Gelsenkirchen. Ende offen, so lautet die Prognose sowohl für den Ausgang als aber auch für die Verfahrensdauer um die angeblich dubiose Fleischverarbeitung des Gelsenkirchener Metzgers Dirk St.: Er soll beispielsweise mit alten tiefgefrorenen Putenresten die Grillwürstchen gestreckt haben.

Eine Gesundheitsgefährdung habe es durch den Verzehr dieser Snacks aber nie gegeben,wurde nachdrücklich zu Prozessbeginn vor dem Erweiterten Schöffengericht in Gelsenkirchen unter Vorsitz von Richter Steinbrinck betont. Allerdings forderte die Beschreibung der Putenreste, kurz Putenhack genannt, die tiefgekühlt 2002 aus Dänemark zum inzwischen rechtskräftig verurteilten Gammelfleisch-Lieferanten Uwe Domenz gekommen waren, starke Magennerven.

Pute darf allenfalls eineinhalb Jahre tiefgekühlt aufbewahrt werden, danach gilt sie als „für den menschlichen Verzehr nicht mehr geeignet.” führte Staatsanwältin Dr. Handtke aus. Metzger St. hätte das Hack keinesfalls 2005 kaufen und in seine Würstchen zusammen mit dem Schweinefleisch pressen dürfen. Solche Ware, die nicht mehr für den menschlichen Verzehr geeignet ist, darf nicht in den Handel kommen. Wer das trotzdem macht, macht sich strafbar.

„Gestreckte” Grillwürstchen

Die Staatsanwaltschaft geht in ihrer Anklage gegen den ehemals renommierten 61-jährigen Geschäftsmann davon aus, dass er dies vorsätzlich gemacht hat, sie spricht sogar von gewerbsmäßigem Betrug. Das „Gammelfleisch” war mit 44 ct pro Kilo angeblich deutlich günstiger als „normales” Fleisch, was seine Gewinnmarge pro Würstchen anhob.

Tausende solcher „gestreckter” Grillwürstchen wanderten nicht nur in Gelsenkirchen zwischen Brötchen, sondern landeten über Firmen und Vereine von Marl bis Mülheim und darüber hinaus auf den Grillrosten.

Umschlagplatz des überlagerten Putenhacks waren die Kühlhäuser von Frigoropa in Gelsenkirchen. Hier bezog St. das gefrorene Putenfleisch, hier lagerte er aber auch eigene Wurstwaren, die ebenfalls längst ihr Haltbarkeitsdatum von hinten sahen. Wurstwaren, die er in seinen Geschäften aber noch verkaufen wollte.

Gefrierbrand abgeschnitten

Vorwürfe, die der Metzgermeister gestern vehement bestritt. Vorwürfe, die nur von den Medien so hoch gespielt worden seien und derentwegen er seine gesamte Existenz verloren habe. Er will heute von 200 Euro monatlich im Haus mit der Mutter leben müssen.
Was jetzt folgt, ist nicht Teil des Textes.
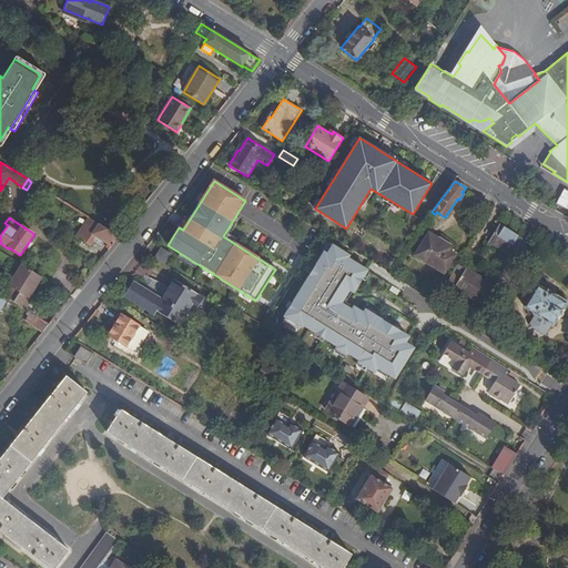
[(97,236),(104,242),(111,246),(119,236),(112,232),(101,225),(89,217),(75,236),(90,246),(93,241),(97,236)]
Der 61-Jährige gab zu, Putenfleisch von Domenz gekauft zu haben. Das habe er sich aber selbst ausgesucht und getestet. „Ich habe nie schlechte Ware verarbeitet: Nur das, was auch bei uns zuhause auf den Tisch kam, ging auch über die Ladentheke.”

Wenn dann doch einmal grauer Gefrierbrand am Putenhack gewesen sei, dann sei der eben abgeschnitten worden. Jeder Metzger trenne „Gutes vom Schlechten.”

Der Prozess geht in Gelsenkirchen weiter. Wie lange, das steht in den Sternen, allein das Gericht hat 35 Zeugen geladen, Die Verteidigung kündigte mindestens ebenso viele an.